Selon les données du projet de loi de finances 2026, la Tunisie prévoit de mobiliser une part importante de ses ressources à travers des emprunts intérieurs et extérieurs. Parmi ces financements figurent des prêts d’appui budgétaire provenant de plusieurs institutions internationales, dont le Fonds monétaire arabe, la Banque mondiale, la Banque africaine de développement, la Banque africaine d’import-export (Afreximbank) et l’Agence française de développement, ainsi que d’autres partenaires financiers.

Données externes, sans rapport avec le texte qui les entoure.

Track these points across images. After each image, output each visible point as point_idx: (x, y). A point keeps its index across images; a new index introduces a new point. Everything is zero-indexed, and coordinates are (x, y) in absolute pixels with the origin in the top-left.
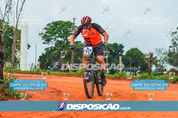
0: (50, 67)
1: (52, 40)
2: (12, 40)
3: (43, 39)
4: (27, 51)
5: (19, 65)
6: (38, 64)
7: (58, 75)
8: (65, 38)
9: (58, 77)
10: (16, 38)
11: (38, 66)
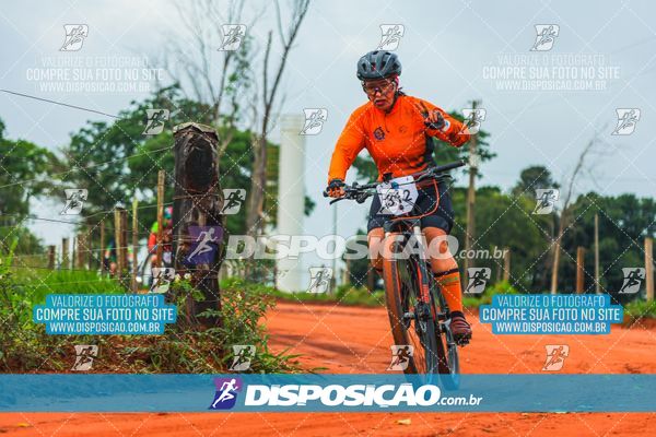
2: (248, 180)
3: (361, 175)
4: (302, 221)
6: (342, 271)
10: (263, 174)
11: (341, 277)
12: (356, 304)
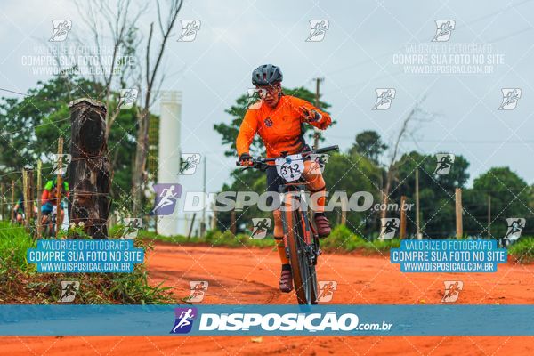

Les documents budgétaires indiquent également que le gouvernement envisage de bénéficier de facilités directes auprès de la Banque centrale de Tunisie, remboursables sur le long terme et sans intérêt. Une convention doit être conclue entre la ministre des Finances et le gouverneur de la Banque centrale, Fethi Zouheir Nouri, pour fixer les modalités de mise en œuvre de ces facilités. Parallèlement, une part significative des ressources mobilisées sera consacrée au remboursement de la dette publique intérieure et extérieure.
Ce retour envisagé sur le marché international intervient après plusieurs années d’interruption, marquées par la détérioration de la note souveraine de la Tunisie et la suspension des discussions avec le Fonds monétaire international. Depuis 2022, les autorités tunisiennes privilégient une approche fondée sur la réduction du recours à l’endettement extérieur et la limitation de la dépendance aux institutions financières internationales, conformément à l’orientation prônée par le président de la République, Kaïs Saïed.
La situation financière du pays a toutefois connu une amélioration sensible en 2025, soutenue par un redressement des équilibres budgétaires et une meilleure gestion de la dette. Les récentes décisions des agences de notation internationales ont d’ailleurs reflété cette évolution : Moody’s a relevé la note de la Tunisie, estimant que les efforts entrepris par le gouvernement et la Banque centrale pour stabiliser les réserves en devises et réduire progressivement le déficit renforcent la crédibilité financière du pays. De son côté, Fitch Ratings a également amélioré la notation souveraine de la Tunisie tout en maintenant une perspective stable, soulignant que la situation budgétaire demeure fragile mais en voie de consolidation.
Cette évolution ouvre la voie à un retour prudent sur les marchés internationaux, que le gouvernement présente comme un signal de confiance envers la trajectoire financière du pays et sa capacité à honorer ses engagements, tout en veillant à limiter les risques liés à l’endettement.
La dernière émission obligataire internationale de la Tunisie remonte à 2019. À cette date, le pays avait réussi à lever 700 millions d’euros sur les marchés internationaux, à un taux d’intérêt de 6,375 % et sur une maturité de sept ans. Cette opération, sursouscrite plus de trois fois par les investisseurs, visait à répondre aux besoins de financement du budget 2019, estimés à environ dix milliards de dinars. Il s’agissait alors d’un recours jugé indispensable pour combler le déficit et soutenir la trésorerie de l’État, dans un contexte de pressions financières importantes.